_Prompt:_ Print the records below line for line, without changing a word, and leave the pictures out.

(Dataset records)
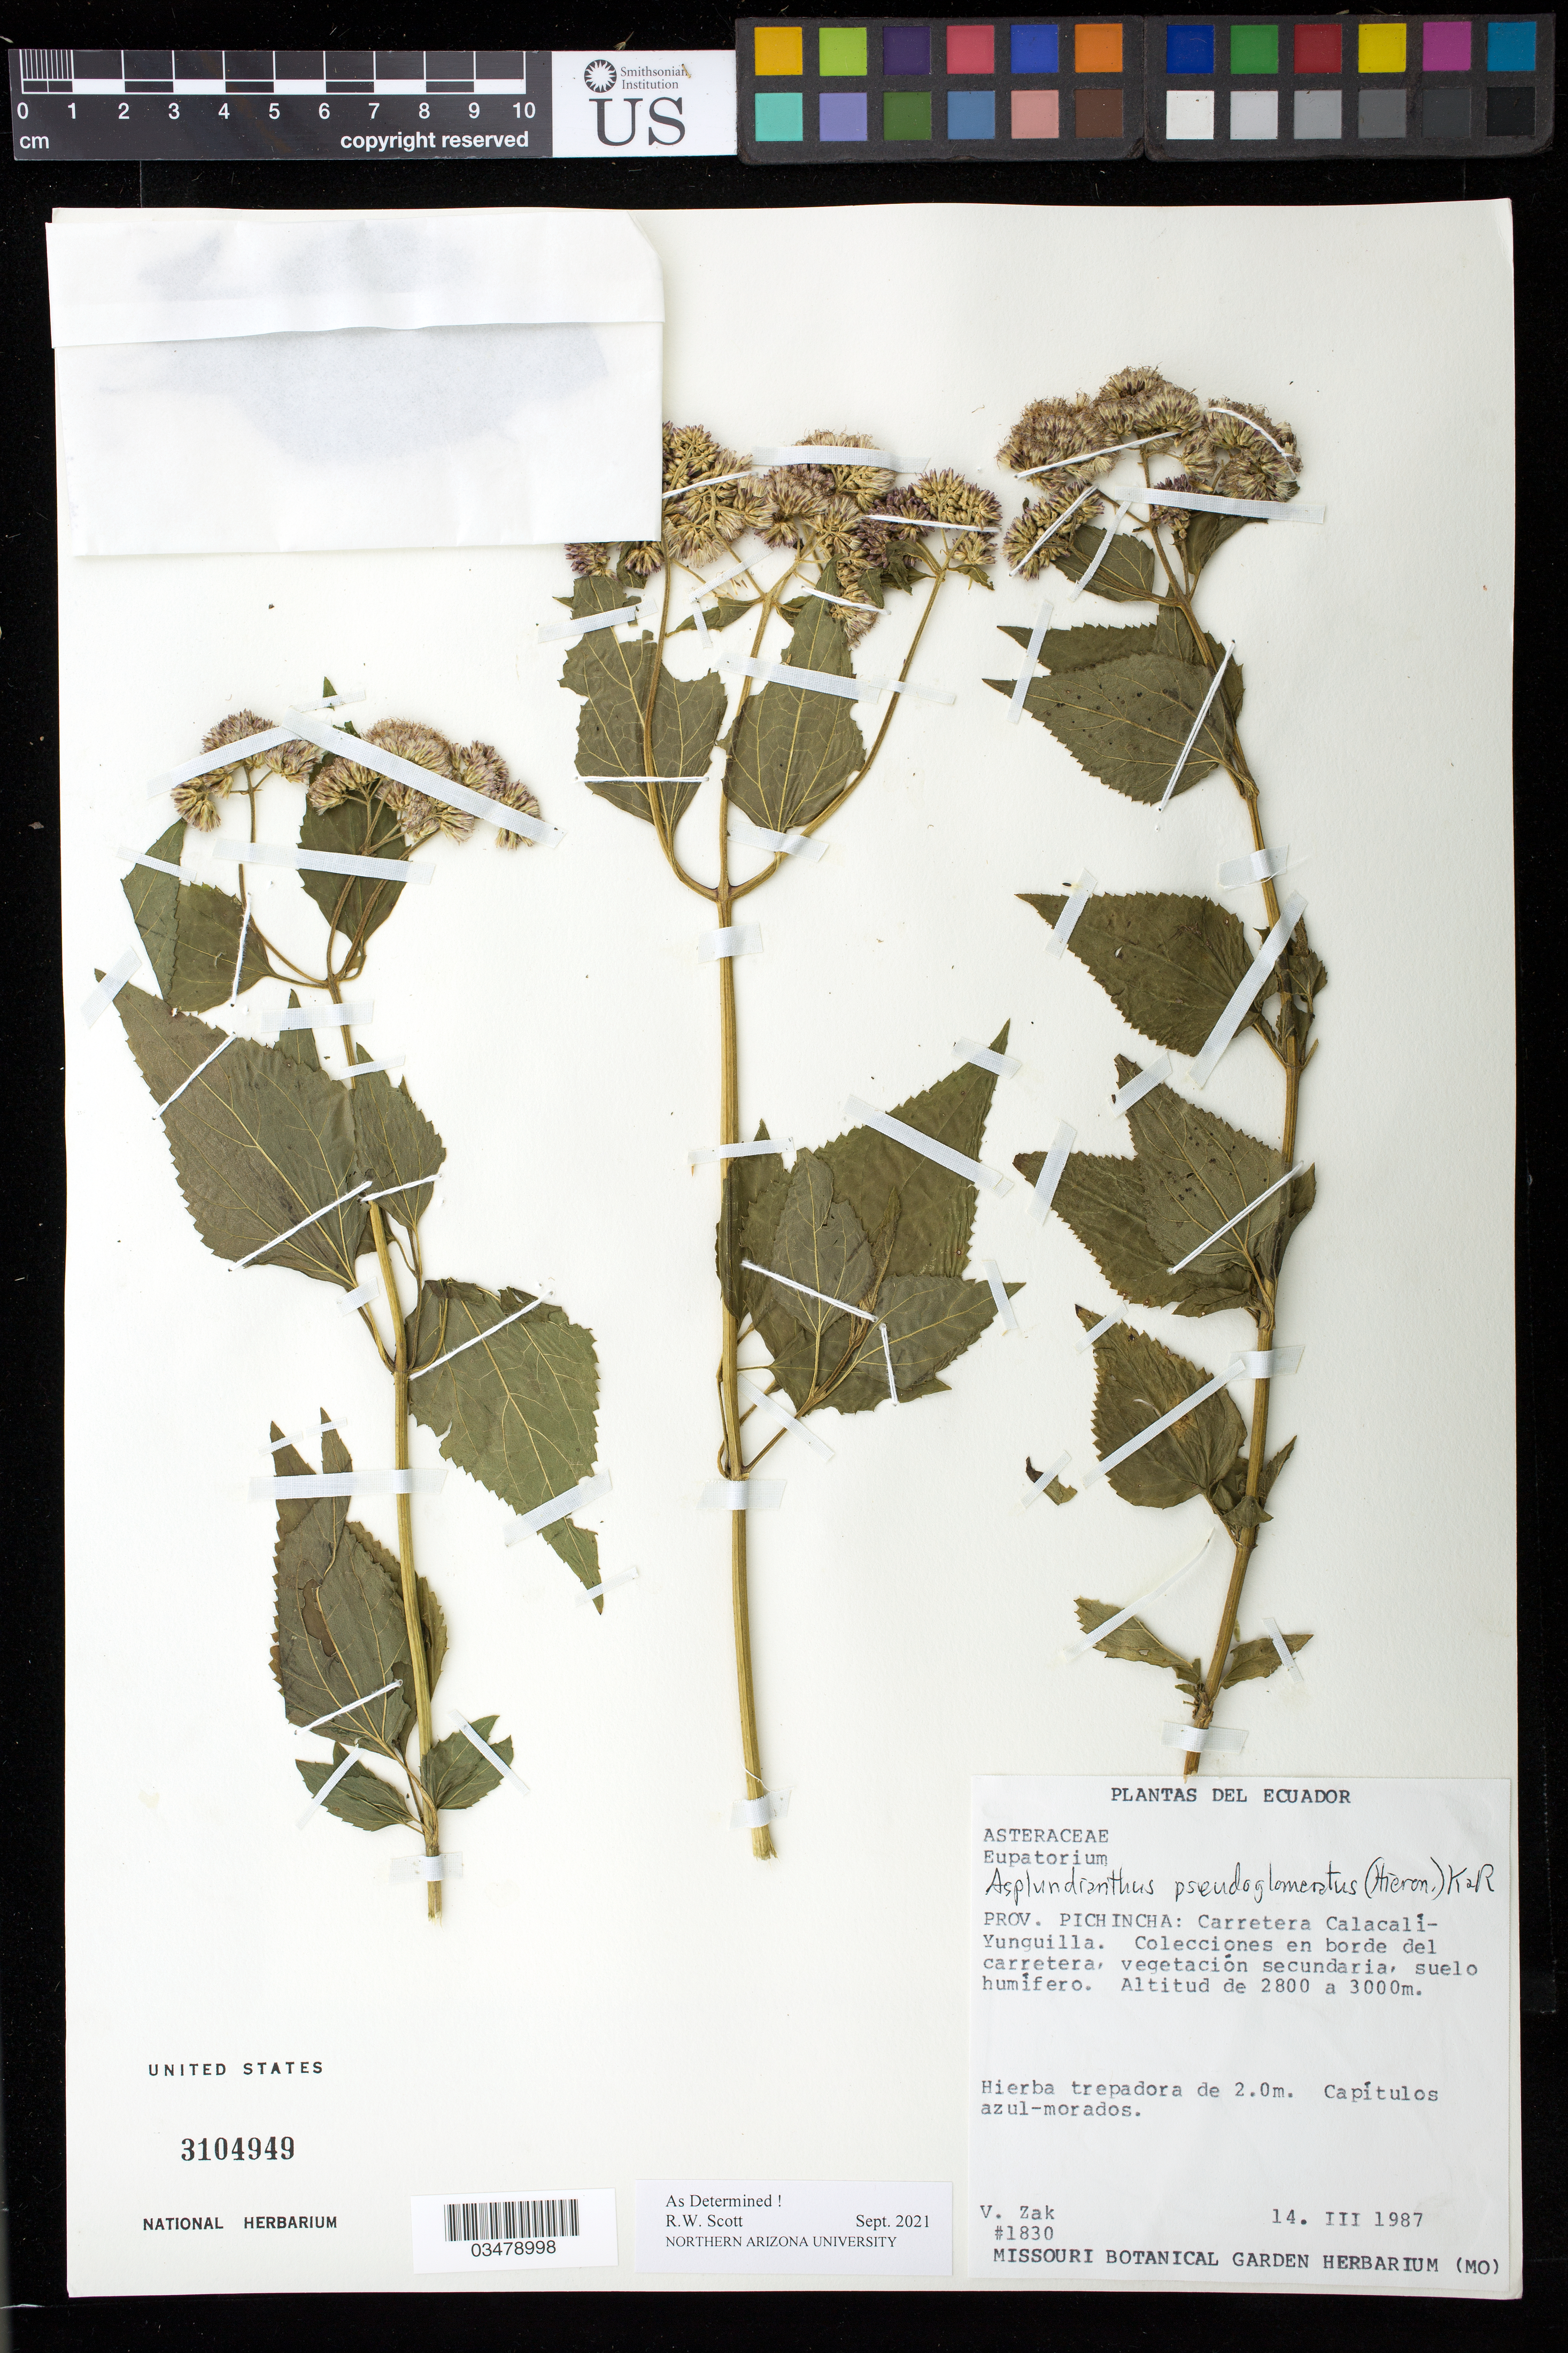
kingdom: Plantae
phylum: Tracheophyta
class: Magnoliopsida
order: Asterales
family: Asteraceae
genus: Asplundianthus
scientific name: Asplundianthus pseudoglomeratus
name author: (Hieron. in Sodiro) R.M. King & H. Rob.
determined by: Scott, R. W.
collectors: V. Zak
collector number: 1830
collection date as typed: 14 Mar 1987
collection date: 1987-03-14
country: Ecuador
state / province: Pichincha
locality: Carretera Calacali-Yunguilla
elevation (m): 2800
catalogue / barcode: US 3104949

_Answer to this task:_
kingdom: Plantae
phylum: Tracheophyta
class: Magnoliopsida
order: Asterales
family: Asteraceae
genus: Asplundianthus
scientific name: Asplundianthus pseudoglomeratus
name author: (Hieron. in Sodiro) R.M. King & H. Rob.
determined by: Scott, R. W.
collectors: V. Zak
collector number: 1830
collection date as typed: 14 Mar 1987
collection date: 1987-03-14
country: Ecuador
state / province: Pichincha
locality: Carretera Calacali-Yunguilla
elevation (m): 2800
catalogue / barcode: US 3104949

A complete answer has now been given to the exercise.